Virgin was one of the first to stop issuing new mortgages on Monday, after the government’s mini-budget sent sterling rates to record lows and UK bond prices plunging, making it difficult for banks to price their home loans accurately. A string of rivals followed, resulting in 40% of mortgage products being pulled from the market by Thursday.

However, with some calm returning to markets, Virgin relaunched mortgage products on Friday morning, albeit with interest rates starting at 5.2%-6.8%. That compares with rates of about 4% at the start of the week.
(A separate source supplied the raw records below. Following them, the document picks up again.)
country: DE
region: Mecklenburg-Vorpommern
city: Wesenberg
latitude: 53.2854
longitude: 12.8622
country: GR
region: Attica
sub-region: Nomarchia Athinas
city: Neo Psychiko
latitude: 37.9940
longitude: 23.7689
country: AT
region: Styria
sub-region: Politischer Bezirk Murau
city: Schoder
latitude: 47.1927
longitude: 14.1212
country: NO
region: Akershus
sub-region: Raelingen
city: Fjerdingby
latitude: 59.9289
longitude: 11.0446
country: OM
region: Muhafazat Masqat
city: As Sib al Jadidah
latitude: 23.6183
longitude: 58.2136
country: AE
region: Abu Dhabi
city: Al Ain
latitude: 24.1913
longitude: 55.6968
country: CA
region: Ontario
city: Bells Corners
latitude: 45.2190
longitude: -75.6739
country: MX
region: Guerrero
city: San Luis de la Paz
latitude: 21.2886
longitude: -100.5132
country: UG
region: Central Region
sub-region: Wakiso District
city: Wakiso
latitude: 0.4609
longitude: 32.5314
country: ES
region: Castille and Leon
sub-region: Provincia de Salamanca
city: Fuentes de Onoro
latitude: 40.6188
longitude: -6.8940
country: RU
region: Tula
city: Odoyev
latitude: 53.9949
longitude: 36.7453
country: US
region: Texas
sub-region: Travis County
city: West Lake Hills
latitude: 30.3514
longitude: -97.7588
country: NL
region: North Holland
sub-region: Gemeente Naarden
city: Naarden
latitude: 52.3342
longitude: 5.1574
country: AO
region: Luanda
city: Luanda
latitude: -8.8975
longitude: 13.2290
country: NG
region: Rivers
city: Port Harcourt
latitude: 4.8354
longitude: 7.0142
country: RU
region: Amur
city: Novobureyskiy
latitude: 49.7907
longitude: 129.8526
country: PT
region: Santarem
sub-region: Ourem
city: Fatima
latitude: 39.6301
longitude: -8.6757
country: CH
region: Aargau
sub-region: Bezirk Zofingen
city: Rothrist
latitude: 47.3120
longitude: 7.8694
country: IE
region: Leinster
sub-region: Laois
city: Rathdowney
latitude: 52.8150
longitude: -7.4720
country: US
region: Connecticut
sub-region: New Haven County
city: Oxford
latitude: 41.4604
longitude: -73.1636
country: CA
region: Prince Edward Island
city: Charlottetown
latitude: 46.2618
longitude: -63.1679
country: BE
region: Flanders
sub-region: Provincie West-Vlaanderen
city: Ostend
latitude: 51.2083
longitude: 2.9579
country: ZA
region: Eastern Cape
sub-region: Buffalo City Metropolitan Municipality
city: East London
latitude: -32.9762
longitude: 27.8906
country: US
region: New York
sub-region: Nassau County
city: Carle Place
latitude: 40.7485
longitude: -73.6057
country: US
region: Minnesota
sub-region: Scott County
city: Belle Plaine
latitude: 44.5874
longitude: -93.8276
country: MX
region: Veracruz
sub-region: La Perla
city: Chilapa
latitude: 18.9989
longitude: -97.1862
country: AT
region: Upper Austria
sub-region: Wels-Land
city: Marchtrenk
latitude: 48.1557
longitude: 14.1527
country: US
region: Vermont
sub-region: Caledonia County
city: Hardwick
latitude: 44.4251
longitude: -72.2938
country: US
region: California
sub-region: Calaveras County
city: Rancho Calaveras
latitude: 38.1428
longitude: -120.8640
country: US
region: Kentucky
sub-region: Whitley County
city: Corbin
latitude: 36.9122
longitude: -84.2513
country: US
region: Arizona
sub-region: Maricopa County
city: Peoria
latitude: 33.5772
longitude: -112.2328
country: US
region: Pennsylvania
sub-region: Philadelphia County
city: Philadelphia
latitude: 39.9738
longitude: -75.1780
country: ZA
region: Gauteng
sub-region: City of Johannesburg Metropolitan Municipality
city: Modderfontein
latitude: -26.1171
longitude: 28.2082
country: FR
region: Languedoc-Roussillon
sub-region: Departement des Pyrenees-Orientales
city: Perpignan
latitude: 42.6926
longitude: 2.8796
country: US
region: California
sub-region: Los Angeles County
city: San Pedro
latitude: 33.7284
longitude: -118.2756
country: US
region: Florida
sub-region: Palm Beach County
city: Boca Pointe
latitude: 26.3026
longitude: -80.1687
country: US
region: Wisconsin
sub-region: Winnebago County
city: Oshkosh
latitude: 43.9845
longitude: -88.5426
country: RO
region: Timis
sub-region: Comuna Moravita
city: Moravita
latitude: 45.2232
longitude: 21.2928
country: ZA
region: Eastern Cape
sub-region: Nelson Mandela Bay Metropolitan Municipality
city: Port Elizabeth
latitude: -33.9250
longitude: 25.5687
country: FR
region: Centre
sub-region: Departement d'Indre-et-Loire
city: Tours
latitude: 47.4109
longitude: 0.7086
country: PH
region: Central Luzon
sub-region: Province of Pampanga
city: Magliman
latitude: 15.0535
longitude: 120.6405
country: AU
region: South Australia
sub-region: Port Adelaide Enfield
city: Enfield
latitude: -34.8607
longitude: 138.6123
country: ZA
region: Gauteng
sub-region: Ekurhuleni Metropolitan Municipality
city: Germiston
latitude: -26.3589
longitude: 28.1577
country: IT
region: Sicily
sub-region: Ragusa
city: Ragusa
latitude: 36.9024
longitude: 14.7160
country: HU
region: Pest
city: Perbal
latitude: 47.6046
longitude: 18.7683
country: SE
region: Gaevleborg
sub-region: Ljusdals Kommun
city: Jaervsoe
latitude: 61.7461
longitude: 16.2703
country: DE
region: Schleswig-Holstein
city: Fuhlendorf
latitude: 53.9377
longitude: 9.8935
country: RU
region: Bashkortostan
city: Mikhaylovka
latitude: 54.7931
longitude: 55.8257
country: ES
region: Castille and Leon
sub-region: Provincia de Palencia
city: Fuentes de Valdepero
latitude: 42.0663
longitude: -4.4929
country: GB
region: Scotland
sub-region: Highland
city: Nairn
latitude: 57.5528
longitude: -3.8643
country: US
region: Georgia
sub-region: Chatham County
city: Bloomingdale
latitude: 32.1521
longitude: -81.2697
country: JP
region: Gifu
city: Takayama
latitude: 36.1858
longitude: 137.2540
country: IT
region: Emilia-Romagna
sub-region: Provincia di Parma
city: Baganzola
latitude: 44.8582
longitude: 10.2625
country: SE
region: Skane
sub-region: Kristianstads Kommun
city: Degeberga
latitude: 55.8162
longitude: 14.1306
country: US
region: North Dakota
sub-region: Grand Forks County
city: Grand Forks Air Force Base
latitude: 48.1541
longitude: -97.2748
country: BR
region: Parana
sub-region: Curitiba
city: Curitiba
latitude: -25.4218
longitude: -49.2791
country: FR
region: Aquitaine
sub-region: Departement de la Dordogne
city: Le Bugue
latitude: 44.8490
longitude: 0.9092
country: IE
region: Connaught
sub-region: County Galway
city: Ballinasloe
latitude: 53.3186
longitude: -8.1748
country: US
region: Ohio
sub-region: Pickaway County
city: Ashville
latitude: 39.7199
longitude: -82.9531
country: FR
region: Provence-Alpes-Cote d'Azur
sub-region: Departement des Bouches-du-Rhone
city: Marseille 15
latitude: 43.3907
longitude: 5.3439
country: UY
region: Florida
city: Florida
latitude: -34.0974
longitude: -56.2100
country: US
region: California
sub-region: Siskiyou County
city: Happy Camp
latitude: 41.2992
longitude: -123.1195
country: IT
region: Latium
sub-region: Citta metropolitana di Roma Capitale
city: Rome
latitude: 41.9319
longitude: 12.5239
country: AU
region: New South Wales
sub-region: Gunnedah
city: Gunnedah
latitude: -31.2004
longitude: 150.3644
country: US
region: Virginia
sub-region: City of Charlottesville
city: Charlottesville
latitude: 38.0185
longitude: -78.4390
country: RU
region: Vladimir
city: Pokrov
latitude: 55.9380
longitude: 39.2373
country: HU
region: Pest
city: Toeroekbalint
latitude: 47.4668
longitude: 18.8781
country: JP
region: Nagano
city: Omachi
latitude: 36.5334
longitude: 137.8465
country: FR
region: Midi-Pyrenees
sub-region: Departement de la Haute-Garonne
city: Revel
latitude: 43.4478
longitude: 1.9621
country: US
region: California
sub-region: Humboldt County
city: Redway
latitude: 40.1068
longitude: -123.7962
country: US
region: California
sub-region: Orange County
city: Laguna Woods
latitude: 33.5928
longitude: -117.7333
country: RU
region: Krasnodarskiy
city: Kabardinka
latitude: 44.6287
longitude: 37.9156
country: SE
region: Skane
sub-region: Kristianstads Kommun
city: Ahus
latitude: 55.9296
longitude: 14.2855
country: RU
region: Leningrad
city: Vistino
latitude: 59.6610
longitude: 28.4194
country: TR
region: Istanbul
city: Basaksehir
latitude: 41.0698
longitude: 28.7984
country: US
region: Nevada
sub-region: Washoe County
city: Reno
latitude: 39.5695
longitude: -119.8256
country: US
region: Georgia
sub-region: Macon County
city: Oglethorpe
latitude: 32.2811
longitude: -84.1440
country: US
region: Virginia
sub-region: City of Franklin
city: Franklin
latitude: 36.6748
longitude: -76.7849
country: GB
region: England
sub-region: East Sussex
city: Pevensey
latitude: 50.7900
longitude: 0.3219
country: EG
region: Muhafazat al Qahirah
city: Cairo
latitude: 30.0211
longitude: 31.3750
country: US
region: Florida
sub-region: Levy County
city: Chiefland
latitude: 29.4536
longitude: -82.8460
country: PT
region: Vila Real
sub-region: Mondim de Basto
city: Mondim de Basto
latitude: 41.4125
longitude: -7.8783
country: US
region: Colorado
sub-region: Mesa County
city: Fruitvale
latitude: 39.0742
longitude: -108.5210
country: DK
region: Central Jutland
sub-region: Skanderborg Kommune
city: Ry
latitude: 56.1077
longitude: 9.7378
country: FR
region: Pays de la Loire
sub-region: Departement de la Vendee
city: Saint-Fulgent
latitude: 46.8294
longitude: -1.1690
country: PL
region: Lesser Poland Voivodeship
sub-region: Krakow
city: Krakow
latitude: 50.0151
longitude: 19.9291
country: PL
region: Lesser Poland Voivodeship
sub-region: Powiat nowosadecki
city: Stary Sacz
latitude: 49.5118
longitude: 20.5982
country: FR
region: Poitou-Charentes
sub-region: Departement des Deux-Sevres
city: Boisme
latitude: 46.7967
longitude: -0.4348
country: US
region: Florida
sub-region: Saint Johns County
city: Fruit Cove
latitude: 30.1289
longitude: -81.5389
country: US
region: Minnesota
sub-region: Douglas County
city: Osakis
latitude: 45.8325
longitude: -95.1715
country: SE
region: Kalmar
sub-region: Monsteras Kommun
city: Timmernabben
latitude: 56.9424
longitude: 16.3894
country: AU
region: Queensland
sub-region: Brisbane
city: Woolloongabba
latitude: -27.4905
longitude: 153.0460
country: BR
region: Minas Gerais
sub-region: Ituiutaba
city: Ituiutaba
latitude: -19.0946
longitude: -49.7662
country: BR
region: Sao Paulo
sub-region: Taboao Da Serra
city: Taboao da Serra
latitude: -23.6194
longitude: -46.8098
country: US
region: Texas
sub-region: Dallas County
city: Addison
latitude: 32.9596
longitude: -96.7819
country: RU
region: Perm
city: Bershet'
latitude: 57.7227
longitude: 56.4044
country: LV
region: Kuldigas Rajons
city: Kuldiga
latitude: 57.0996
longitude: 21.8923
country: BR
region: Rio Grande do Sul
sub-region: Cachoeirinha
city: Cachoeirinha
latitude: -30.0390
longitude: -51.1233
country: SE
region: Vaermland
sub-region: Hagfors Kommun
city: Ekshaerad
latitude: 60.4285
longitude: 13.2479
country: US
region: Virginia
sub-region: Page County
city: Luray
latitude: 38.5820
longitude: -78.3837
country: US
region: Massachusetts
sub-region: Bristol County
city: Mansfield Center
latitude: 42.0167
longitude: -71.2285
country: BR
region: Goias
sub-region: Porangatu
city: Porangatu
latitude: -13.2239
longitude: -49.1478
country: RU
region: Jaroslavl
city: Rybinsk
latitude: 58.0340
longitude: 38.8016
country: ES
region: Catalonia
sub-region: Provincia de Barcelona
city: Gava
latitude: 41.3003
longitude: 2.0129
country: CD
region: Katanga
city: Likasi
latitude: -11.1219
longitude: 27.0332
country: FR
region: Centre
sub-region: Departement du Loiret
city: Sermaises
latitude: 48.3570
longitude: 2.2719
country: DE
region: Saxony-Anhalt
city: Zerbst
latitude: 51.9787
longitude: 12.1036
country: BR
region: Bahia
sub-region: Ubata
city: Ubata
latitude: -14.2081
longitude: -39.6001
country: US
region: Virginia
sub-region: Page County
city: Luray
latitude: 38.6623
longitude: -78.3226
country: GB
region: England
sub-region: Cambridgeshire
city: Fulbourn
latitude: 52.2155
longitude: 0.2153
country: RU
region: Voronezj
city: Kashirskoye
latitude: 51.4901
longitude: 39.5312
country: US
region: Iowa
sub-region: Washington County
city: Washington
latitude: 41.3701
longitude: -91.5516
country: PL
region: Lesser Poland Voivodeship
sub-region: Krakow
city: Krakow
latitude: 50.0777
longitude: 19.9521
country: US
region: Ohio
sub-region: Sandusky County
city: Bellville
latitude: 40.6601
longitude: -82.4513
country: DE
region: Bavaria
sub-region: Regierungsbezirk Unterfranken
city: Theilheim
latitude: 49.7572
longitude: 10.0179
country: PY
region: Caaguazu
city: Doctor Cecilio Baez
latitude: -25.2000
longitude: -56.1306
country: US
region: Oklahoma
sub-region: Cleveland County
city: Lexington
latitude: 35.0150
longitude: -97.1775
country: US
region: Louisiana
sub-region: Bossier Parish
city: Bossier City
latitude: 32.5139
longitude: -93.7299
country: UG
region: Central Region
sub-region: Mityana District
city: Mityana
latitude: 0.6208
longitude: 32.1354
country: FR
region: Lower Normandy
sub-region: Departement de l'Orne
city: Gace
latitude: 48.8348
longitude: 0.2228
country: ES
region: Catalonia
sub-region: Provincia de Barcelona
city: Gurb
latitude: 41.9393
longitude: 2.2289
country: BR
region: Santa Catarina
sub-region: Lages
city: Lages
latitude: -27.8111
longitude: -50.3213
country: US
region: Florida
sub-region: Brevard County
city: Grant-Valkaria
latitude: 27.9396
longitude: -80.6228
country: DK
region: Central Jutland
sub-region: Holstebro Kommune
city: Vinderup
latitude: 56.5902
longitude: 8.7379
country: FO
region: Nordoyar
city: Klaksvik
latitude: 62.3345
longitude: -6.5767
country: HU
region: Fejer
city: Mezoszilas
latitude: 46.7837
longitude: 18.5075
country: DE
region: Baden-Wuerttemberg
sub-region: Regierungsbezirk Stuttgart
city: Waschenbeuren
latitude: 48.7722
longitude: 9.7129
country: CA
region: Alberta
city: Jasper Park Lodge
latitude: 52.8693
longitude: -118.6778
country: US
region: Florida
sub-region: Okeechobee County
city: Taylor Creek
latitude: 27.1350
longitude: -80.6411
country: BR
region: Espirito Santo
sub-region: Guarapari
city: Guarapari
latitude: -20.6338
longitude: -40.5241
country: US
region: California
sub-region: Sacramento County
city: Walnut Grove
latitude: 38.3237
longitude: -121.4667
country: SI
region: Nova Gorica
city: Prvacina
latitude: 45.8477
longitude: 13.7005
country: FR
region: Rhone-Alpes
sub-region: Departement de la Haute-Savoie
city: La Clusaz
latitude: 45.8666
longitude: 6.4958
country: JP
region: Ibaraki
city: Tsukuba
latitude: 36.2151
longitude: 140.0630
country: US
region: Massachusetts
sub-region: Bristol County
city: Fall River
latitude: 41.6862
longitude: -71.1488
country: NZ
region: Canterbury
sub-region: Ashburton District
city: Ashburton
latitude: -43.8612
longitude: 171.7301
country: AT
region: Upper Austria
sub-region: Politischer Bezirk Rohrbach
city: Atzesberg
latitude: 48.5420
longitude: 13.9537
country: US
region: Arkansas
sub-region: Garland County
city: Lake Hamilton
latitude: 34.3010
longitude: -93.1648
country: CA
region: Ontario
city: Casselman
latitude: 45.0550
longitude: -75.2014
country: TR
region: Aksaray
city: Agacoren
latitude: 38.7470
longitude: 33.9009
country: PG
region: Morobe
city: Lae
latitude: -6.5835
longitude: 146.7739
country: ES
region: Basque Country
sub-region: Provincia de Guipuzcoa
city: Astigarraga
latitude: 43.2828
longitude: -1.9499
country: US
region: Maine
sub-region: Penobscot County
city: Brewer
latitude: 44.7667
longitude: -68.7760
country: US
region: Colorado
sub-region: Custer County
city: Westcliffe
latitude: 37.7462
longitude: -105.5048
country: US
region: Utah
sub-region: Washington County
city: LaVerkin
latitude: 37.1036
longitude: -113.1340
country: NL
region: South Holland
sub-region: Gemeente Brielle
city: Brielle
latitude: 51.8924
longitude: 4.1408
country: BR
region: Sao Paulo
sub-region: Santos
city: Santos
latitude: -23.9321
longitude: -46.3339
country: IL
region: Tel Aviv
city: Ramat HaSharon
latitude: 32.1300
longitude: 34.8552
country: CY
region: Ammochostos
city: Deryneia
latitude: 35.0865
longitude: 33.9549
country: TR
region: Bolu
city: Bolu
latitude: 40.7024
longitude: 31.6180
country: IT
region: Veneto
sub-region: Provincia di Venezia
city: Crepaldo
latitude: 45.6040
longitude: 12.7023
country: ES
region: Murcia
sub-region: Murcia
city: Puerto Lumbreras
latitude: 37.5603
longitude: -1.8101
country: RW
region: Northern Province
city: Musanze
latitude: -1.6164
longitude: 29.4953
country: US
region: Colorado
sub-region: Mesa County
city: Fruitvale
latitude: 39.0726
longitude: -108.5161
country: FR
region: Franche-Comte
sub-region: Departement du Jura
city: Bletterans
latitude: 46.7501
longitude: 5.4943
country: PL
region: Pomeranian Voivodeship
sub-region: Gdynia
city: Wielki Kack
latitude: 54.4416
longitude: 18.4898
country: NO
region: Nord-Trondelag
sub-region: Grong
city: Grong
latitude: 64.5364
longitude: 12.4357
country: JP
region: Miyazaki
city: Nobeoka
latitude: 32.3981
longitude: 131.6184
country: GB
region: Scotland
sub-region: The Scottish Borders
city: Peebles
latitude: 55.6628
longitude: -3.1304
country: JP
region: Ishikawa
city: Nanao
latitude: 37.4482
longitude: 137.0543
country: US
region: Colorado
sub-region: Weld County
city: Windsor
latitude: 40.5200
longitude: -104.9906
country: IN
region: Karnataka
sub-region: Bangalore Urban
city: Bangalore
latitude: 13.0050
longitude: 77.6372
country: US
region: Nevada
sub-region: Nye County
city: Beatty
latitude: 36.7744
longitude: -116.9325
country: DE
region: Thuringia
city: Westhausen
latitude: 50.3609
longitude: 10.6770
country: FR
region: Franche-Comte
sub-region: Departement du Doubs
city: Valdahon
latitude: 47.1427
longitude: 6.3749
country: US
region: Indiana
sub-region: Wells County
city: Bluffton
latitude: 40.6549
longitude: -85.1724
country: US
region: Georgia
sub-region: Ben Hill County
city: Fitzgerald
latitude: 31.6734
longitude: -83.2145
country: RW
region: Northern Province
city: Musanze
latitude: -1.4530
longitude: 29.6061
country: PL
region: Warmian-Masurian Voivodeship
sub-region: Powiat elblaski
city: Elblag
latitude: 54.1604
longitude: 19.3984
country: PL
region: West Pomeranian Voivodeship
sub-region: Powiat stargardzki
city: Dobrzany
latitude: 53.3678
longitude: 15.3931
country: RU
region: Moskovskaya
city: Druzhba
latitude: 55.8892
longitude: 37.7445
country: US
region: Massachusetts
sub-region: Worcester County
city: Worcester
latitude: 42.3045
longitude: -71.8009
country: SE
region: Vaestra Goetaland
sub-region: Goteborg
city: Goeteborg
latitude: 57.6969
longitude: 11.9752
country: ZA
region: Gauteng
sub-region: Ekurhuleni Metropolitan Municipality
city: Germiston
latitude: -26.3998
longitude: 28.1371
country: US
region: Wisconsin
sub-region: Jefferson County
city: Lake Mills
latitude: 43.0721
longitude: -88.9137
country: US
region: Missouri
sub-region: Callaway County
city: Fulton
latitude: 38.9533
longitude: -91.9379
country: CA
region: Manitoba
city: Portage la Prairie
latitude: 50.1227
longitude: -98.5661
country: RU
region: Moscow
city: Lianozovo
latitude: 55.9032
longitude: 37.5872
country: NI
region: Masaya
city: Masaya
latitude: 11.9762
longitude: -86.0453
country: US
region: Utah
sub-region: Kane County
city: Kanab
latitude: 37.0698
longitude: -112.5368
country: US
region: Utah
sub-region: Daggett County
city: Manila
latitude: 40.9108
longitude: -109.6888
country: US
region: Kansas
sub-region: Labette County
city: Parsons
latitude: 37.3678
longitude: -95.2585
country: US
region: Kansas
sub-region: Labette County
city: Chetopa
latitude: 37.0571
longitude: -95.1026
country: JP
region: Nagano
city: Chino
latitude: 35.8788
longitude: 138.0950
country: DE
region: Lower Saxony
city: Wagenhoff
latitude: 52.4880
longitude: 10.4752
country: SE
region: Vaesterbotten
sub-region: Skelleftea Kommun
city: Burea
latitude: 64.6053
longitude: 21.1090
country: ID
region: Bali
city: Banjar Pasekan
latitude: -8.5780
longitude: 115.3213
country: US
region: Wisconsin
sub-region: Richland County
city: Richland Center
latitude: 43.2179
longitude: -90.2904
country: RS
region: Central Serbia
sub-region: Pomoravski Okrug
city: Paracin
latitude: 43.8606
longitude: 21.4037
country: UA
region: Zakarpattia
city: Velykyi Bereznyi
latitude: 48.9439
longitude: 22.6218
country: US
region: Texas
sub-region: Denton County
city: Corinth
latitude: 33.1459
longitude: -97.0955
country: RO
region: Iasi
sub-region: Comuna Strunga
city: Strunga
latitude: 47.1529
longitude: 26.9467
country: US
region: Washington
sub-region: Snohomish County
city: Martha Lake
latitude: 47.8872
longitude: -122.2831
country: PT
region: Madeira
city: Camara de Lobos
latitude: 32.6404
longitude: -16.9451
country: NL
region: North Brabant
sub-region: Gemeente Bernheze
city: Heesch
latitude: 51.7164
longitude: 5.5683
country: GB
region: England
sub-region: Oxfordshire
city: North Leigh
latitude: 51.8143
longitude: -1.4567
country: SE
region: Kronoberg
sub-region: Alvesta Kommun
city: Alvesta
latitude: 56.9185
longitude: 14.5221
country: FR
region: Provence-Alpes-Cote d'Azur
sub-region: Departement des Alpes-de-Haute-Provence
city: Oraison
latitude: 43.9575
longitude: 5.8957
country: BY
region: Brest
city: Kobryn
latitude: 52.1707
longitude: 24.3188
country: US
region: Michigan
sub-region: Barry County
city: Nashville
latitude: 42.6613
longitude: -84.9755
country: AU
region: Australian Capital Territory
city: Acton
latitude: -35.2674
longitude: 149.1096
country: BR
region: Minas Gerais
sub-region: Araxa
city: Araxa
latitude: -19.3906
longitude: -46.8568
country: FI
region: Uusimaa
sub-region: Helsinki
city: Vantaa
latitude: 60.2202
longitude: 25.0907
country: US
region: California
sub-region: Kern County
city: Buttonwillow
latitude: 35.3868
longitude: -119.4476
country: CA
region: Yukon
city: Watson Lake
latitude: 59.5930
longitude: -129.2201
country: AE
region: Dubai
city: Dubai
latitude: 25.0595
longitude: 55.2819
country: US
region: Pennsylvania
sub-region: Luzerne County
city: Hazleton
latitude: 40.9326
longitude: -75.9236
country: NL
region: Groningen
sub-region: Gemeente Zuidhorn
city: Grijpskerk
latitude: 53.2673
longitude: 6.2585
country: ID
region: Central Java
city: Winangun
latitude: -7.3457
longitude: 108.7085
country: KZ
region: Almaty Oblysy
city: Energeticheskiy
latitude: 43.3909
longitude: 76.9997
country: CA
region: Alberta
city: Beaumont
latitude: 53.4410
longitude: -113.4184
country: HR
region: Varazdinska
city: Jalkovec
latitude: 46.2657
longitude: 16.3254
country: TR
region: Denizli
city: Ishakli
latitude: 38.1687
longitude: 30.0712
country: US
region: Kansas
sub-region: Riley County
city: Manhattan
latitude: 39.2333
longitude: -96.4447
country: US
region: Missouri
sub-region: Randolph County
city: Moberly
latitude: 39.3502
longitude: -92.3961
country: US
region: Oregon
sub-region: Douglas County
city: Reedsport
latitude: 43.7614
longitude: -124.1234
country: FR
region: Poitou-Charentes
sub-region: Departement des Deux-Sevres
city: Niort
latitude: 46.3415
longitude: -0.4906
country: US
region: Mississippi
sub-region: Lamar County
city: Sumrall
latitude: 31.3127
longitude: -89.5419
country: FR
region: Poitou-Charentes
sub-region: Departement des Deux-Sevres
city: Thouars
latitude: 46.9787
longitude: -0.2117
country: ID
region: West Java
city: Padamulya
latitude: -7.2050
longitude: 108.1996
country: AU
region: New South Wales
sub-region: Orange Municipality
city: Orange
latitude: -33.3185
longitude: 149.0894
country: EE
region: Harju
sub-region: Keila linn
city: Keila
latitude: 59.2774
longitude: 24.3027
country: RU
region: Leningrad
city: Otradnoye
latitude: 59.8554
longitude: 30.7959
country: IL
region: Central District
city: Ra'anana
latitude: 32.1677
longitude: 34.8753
Other lenders have been cautiously reentering the market, but – again – at higher rates. HSBC, for example, withdrew its products for only a few hours this week but raised the interest rates to about 5%, brokers confirmed.

But even at higher interest rates, new and existing homeowners are expected to flood lenders with applications, fearful that the Bank of England could raise rates even further.

While the central bank’s base rate – which helps to determine what commercial banks charge – is currently at 2.25%, some analysts believe that it could reach 6% next year.

Some lenders have bulked up their mortgage teams in response to demand. Virgin is understood to be shifting hundreds of staff from other parts of the bank to its home loans division to field calls from customers hoping to secure a loan before rates rise even further.

However, brokers warned that any further chaos across UK markets could force banks to halt lending again and hike rates.

“There is always a risk in the current market,” said Nicholas Mendes of the mortgage broker John Charcol. “Brokers will be looking to manage client expectations, but lenders can give little or no notice.”